Summary
Capital One Financial Corporation (COF) announced a significant strategic move by entering into a definitive merger agreement with Hibernia Corporation, a Louisiana-based financial institution. This transaction, valued at approximately $5.3 billion based on Capital One's stock price at the time, represents a substantial expansion for Capital One. Under the terms of the agreement, Hibernia shareholders will have the option to receive a combination of cash and Capital One common stock, with the total per-share consideration equivalent to $15.35 plus 0.2261 shares of Capital One stock, based on a five-day average trading price. The merger is subject to customary closing conditions, including regulatory and shareholder approvals. This acquisition is poised to significantly increase Capital One's market presence and scale. The agreement outlines standard provisions, including mutual covenants to conduct business in the ordinary course and restrictions on Hibernia seeking alternative business combinations. The inclusion of Hibernia's Chairman, E.R. Campbell, on Capital One's Board of Directors post-merger signals a degree of integration.

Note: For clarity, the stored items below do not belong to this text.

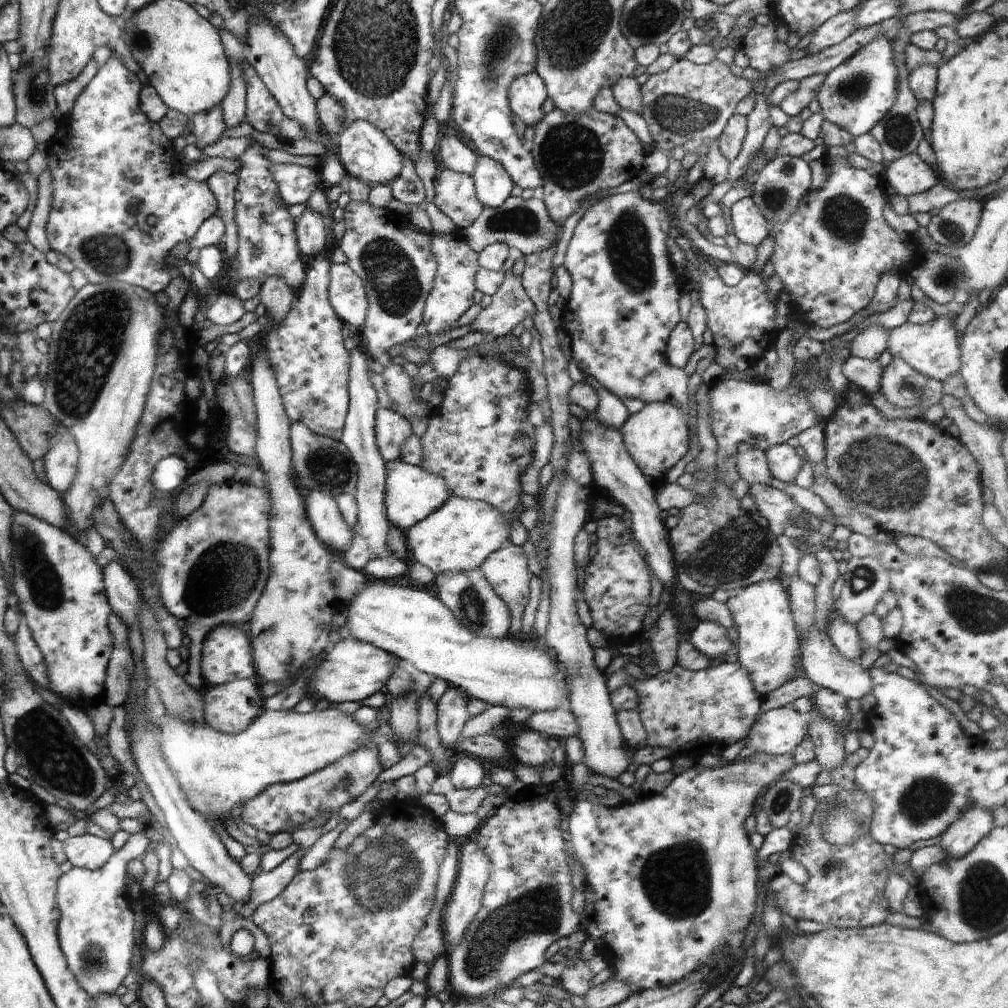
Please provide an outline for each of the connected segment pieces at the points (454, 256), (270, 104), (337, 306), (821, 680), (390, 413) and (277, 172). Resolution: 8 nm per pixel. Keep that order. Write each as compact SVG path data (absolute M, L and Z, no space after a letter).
M460 234L432 236L430 243L432 256L436 258L437 271L433 280L432 290L425 300L423 308L423 322L426 330L432 336L440 332L446 332L454 328L457 321L462 319L463 314L468 311L472 304L472 294L476 291L475 276L480 268L478 264L478 253L465 241Z
M248 61L244 62L246 76L246 114L245 122L252 128L264 133L270 133L280 141L297 141L308 139L306 130L300 122L288 118L282 112L280 104L260 80L260 77Z
M331 263L328 294L332 308L344 323L363 328L368 312L366 290L348 263Z
M810 626L808 632L801 637L801 666L804 676L816 683L818 688L822 687L832 690L832 692L838 692L846 699L860 700L872 692L872 680L870 680L868 669L862 668L859 660L853 661L844 658L832 644L829 635L820 632L816 626Z
M378 408L375 422L377 445L385 462L400 459L404 440L412 436L410 421L396 411Z
M272 163L270 170L282 200L288 205L306 204L321 182L319 172L307 166Z

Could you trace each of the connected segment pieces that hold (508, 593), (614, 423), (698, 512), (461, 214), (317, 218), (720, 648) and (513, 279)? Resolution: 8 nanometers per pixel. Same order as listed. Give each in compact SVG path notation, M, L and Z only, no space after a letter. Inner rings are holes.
M507 540L481 564L482 572L494 592L511 612L510 636L521 630L521 618L530 598L531 572L522 546Z
M582 372L584 374L584 381L592 388L595 388L596 394L598 394L598 408L593 412L598 422L604 422L604 426L612 426L612 428L620 428L628 417L631 415L622 403L621 398L614 396L611 392L608 392L594 378L590 376L588 372Z
M722 479L714 482L710 502L698 502L683 508L680 521L668 531L676 571L676 582L681 589L698 596L711 596L718 589L737 590L751 584L781 577L782 550L769 522L757 510L748 512L732 496Z
M446 168L438 172L433 203L454 222L459 232L470 226L484 210L476 196L472 176Z
M307 207L295 221L296 242L300 254L310 259L319 255L326 246L326 224L320 214Z
M706 620L696 621L690 642L711 661L726 655L735 644L732 631L724 626L718 626L716 622L706 622Z
M510 269L505 273L498 292L492 295L491 304L482 308L472 320L472 328L491 338L503 337L510 334L522 320L535 317L534 312L534 303L522 286L522 276Z

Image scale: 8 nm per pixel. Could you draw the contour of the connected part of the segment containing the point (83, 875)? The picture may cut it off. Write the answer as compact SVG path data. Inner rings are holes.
M144 832L135 833L128 837L126 844L115 851L111 860L107 862L100 870L90 870L87 868L73 867L64 873L64 878L60 878L60 910L62 916L60 922L60 946L66 955L67 965L71 973L79 981L89 995L91 1002L94 1004L96 998L100 996L112 996L117 994L116 988L122 984L130 970L130 960L132 960L132 948L134 948L134 914L130 908L130 896L126 892L126 866L134 858L141 856L149 849L150 840Z

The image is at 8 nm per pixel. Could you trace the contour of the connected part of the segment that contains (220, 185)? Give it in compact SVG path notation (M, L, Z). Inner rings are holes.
M218 170L214 172L206 184L217 200L217 215L224 222L225 255L231 266L236 264L236 250L238 250L238 230L235 219L235 196L239 178L237 173L228 173Z

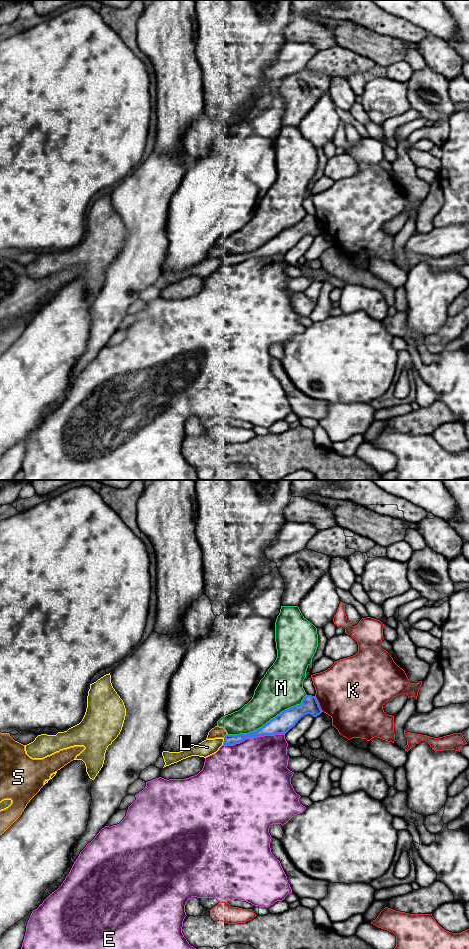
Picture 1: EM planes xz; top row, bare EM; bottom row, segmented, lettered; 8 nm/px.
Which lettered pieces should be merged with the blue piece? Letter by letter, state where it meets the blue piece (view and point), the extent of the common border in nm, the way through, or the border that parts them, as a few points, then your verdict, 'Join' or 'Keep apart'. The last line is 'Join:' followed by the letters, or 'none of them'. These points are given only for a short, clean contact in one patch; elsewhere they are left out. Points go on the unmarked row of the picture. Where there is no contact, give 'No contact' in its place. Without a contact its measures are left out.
E: Touches blue at xz (253, 256). Shared border 500 nm. Keep apart
K: Touches blue at xz (318, 224). Shared border 140 nm. Keep apart
L: Touches blue at xz (224, 261). Shared border 60 nm. Keep apart
M: Touches blue at xz (269, 241). Shared border 700 nm. Keep apart
S: Touches blue at xz (226, 255). Shared border 50 nm. Keep apart
Join: none of them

Investors should note the potential for proration in the stock/cash election for Hibernia shareholders and that the merger is expected to qualify as a tax-free reorganization, subject to counsel opinions.
Key Highlights
- 1Capital One Financial Corporation (COF) has entered into a definitive merger agreement with Hibernia Corporation.
- 2The total transaction value is approximately $5.3 billion, based on Capital One's stock price of $78.08 on March 4, 2005.
- 3Hibernia shareholders can elect to receive cash or Capital One common stock, with a value of $15.35 plus 0.2261 shares of COF stock per Hibernia share (subject to proration).
- 4The merger is subject to customary conditions, including approval from both companies' shareholders and regulatory bodies.
- 5Hibernia's Chairman, E.R. Campbell, will join Capital One's Board of Directors upon completion of the merger.
- 6The agreement includes mutual covenants to maintain ordinary course of business and exclusivity clauses for Hibernia regarding alternative transactions.
- 7The transaction is structured to qualify as a tax-free reorganization for federal income tax purposes, pending legal opinions.